I am a great fan of the sari. As a child I watched, fascinated as my mother or aunts draped, pleated, tucked and pinned away at theirs. Those days it was a pleasant pastime to drape a cloth over my shoulder like a pallu and keep patting it into place just like the pretty ladies of the house. This love turned sour during my college years as the sari was made compulsory by that esteemed institution. Enforcement can make one hate the pleasantest of things. If aerated drinks were made compulsory, we’d all insist on water. But I must thank my alma mater for teaching me to wear a sari to perfection within minutes.
The dresscode in our school offers ample liberty in the absence of one. Thankfully, teachers are a sensible lot and never turn up in beach or party wear. Through the years, users of the sari on a daily basis in the school dwindled to two – the principal and yours truly.

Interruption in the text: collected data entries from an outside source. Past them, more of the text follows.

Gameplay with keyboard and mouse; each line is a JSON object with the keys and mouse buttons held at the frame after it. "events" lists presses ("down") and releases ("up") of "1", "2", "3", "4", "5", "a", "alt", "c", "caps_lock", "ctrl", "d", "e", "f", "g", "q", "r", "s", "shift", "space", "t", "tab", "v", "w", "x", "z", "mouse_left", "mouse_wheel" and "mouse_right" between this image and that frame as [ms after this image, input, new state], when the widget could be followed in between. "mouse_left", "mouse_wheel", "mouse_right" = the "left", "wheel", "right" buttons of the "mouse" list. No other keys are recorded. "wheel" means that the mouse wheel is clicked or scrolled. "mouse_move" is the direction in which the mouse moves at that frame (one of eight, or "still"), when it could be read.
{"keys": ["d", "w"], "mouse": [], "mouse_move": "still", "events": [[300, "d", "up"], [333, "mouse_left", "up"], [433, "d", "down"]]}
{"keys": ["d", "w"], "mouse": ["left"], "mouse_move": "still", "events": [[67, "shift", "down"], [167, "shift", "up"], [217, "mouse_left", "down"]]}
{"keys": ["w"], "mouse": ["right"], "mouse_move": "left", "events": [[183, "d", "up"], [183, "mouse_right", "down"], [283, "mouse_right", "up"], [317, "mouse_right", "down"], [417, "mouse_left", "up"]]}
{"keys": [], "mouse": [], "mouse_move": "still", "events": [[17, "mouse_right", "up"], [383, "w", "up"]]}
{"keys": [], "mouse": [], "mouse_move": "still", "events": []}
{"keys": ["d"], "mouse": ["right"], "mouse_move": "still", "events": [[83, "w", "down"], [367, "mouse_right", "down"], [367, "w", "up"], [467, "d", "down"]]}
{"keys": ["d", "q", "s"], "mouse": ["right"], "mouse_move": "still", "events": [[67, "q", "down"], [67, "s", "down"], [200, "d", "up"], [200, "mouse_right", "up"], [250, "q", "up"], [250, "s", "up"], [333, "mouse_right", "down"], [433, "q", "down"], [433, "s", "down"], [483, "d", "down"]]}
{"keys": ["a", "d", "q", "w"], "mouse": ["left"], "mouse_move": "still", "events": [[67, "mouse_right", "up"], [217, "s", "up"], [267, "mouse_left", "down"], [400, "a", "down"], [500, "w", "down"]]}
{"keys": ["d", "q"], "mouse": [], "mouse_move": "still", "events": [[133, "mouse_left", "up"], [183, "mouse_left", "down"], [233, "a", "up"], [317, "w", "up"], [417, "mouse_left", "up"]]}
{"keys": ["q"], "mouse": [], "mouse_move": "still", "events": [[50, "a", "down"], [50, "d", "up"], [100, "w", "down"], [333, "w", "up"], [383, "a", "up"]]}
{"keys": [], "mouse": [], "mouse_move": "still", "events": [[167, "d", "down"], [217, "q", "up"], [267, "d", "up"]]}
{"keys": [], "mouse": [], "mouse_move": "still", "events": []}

The grievances against the sari are many; the sheer difficulty in wearing it, the impossible mission of walking in one and the paraphernalia of matching clothing required, the lurking suspicion of loose ends and unintentionally revealed skin (deliberately uncovered skin needs to seen) are nothing compared to the task of keeping them starched and ironed . In spite of these horrors, I love donning saris, crisp cottons in summer and pure silk in winter. It is the concept of the blouse that I find encumbering (is there such a word?) It must have been an evil tailor who made that item of clothing a must, like The Joker releasing contaminated cosmetics in Gotham City.
Anyway, I was pleasantly surprised to find that a book on saris is doing the rounds
I hope it will not meet the fate of Loose Cannon’s …er… sorry Shashi Tharoor’s take on the matter. The furore among the females that it aroused forced the poor man to offer an explanation. [ I wonder why Taroor does not join Bollywood as an actor. He looks pretty enough and it wouldn’t be hard to pack on some packs.] I sympathise with him though; most of what he says is misconstrued and he gets pounced upon. And like him, I feel it wouldn't be too much to do for the Indian woman to wear saris oftener.
During my trip to China, I wore salwars and was the only one in the entire population to do so. Of course, I did stand out like a sore thumb (thumb is actually quite a good comparison), but I got to be a minor celebrity, with the Chinese wanting to get photographed with me, feeling my plaited hair, aaahing at my nose stud and ooohing at my bindi. I wish I'd packed some saris.